Transparency wave now covers insurance agents

Those looking to buy a life insurance policy can now ask agents how much commission will be paid from the premium and the agent will have to disclose this. Earlier, this was applicable only for unit-linked insurance plans (Ulips). In addition, customers can ask agents for their identity card or appointment letter to verify their authenticity. Agents will now have to inform the policyholder upfront about the chances of the policy being rejected or approved. Agents will also not be able to hide information about whether the policyholder is a smoker or non-smoker, from insurance companies as this will affect underwriting.

In the past, agents used to withhold such information to ensure the policy is approved. These are the main features of the codes of conduct prescribed for insurance agents in the Regulations for Appointment of Insurance Agents notified by the Insurance Regulatory and Development Authority of India (Irdai) recently.

While some of these codes were already in place, the latest notification has to be implemented by all insurance companies.

Importantly, the regulations also say that agents should not offer different rates, advantages, terms and conditions other than those offered by the insurance company, demand or receive a share of proceeds from the beneficiary under an insurance contract or force a policyholder to terminate the existing policy and buy a new policy from him within three years. If an agent’s licence is cancelled, he cannot apply for fresh agency appointment before five years. An agent who does not comply with the code of conduct can be penalised up to Rs 10,000. Even insurance companies can face penalty as they have fiduciary responsibility for agents.

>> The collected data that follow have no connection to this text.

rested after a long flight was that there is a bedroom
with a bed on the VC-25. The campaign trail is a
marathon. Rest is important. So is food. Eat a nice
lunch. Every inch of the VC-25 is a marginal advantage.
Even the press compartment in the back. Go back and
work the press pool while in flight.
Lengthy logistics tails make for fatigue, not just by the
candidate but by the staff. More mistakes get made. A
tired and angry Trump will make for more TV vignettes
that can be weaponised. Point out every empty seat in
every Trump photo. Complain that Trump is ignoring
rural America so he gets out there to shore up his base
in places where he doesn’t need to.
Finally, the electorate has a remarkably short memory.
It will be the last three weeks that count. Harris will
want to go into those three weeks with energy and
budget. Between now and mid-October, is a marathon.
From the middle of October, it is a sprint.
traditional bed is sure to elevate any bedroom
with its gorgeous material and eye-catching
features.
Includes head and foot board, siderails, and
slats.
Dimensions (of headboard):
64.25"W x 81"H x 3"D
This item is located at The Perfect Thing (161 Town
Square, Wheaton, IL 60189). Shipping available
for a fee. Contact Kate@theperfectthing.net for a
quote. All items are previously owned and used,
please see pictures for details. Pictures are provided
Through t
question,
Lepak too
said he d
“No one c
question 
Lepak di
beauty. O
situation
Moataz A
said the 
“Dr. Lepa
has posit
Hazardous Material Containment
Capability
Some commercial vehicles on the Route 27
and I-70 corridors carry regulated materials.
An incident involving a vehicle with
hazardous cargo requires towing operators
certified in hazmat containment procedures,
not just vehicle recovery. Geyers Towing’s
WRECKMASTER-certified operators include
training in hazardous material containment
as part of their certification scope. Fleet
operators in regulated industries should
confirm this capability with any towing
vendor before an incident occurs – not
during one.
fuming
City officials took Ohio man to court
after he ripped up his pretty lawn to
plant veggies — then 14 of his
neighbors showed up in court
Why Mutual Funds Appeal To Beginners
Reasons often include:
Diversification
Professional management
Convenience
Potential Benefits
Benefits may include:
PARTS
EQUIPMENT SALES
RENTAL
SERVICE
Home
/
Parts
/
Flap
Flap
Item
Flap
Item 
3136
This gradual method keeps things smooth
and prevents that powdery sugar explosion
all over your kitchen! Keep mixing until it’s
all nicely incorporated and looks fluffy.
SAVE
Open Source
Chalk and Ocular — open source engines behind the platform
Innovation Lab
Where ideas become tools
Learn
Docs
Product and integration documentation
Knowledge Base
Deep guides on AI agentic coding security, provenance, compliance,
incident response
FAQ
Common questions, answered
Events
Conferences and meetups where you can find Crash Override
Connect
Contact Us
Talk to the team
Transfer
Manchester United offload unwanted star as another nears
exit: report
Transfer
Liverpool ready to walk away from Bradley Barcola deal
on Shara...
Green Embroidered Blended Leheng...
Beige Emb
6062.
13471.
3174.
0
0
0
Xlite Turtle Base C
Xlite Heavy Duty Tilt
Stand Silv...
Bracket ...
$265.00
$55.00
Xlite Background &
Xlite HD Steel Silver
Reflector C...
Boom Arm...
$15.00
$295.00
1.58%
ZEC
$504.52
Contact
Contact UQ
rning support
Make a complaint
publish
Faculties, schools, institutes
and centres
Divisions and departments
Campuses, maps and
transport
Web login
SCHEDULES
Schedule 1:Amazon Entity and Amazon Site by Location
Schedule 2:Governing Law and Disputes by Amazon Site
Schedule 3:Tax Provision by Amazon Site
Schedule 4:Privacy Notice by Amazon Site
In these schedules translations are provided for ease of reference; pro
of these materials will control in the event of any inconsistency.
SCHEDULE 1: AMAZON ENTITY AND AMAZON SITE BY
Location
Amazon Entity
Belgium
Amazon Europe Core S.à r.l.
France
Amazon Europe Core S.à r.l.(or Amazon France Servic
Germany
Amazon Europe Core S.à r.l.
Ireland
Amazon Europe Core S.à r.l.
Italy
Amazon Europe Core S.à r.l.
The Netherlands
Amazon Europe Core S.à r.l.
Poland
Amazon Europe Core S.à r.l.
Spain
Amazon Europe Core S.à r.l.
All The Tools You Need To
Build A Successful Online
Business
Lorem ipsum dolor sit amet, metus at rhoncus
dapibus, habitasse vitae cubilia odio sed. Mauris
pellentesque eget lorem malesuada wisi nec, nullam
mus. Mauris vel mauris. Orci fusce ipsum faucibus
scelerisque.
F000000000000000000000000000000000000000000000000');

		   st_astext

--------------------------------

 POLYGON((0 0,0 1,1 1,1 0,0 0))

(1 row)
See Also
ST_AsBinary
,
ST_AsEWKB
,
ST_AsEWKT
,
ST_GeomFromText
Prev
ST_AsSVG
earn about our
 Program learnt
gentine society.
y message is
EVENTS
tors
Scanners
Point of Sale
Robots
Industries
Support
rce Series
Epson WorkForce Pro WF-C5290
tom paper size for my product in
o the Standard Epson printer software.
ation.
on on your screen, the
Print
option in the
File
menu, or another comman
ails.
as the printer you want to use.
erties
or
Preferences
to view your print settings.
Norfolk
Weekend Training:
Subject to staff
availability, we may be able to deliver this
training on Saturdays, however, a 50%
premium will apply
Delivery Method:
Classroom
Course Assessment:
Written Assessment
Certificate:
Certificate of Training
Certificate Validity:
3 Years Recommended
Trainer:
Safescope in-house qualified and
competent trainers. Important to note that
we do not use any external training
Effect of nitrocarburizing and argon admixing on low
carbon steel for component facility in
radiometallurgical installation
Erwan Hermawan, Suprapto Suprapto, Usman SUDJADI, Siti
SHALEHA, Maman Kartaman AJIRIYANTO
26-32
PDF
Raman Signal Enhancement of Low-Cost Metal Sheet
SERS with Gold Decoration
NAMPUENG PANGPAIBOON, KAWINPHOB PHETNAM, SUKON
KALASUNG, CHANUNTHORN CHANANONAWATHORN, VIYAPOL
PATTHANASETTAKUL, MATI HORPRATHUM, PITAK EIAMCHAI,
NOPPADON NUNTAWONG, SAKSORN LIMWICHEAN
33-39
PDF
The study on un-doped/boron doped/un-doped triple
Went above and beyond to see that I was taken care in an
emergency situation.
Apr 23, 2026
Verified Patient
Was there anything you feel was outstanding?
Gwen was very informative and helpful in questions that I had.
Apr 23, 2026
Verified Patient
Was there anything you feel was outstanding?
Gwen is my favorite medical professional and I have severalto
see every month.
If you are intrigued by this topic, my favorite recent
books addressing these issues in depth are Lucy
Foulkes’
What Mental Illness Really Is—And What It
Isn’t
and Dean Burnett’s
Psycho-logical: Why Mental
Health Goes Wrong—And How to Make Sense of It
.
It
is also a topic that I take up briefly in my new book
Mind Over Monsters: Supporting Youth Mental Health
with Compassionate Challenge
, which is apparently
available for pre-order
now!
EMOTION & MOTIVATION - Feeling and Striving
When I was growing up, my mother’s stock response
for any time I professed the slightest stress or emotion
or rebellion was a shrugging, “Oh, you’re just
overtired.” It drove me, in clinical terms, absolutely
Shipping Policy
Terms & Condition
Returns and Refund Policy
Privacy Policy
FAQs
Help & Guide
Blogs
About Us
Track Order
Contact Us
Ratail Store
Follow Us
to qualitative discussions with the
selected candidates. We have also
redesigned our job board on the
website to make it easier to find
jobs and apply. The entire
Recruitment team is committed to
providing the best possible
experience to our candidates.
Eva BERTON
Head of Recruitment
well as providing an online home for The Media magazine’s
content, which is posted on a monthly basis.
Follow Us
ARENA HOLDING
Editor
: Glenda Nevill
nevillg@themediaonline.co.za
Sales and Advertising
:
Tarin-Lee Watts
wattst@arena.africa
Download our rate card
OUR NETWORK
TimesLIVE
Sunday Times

“The code promotes transparency in disclosures at the point of sale and provides the customer the right to demand information relevant for the purpose of decision making. The provision on blacklisting agents and having a central database ensures that a mechanism to verify the background of the agent is in place to protect the interests of the customers,” says C L Baradhwaj, senior vice-president (compliance) & chief risk officer at Bharti AXA Life Insurance.

“It will benefit the industry since it brings in transparency. It helps mitigate the risks associated with protection of customers and mis-selling. Some may feel that if the customer knows how much I am earning on a traditional policy, he may ask me for the commission and that this will weaken the sales process. But, that is a short-term blip. The impact will be marginal and temporary,” says Rushabh Gandhi, director of sales and marketing at India First Life Insurance.

The first year commission for traditional policies can be as high as 40 per cent, which customers might consider too high. But, if the product meets the customer's requirements, he would be willing to buy it despite knowing how much commission is paid to the agent, says Gandhi. So, agents will have to sell the right product to customers.

Now, customers can ask the insurance agent to demonstrate how the product satisfies his or her insurance needs. To verify the authenticity of the product features, customers can ask for a copy of the product brochure supplied by the insurance company to the agent. “Further, the details of insurance premium charged, including extra premiums, if any, the mode of payment of premium, benefits, nomination facility, exclusions (circumstances when the benefits are not paid) etc, are required to be disclosed at the point of sale and, if not disclosed, customers can demand,” explains Baradhwaj.

Irdai maintains a centralised list of blacklisted agents. Customers can verify if the agent is blacklisted or not by entering the agent’s name, licence number (if available), type of insurance, name of the insurance company, state and district, etc. Some insurance companies also publish a list of blacklisted agents on their website. Customers can lodge a complaint directly with the insurance company or through the Irdai portal about blacklisted agents.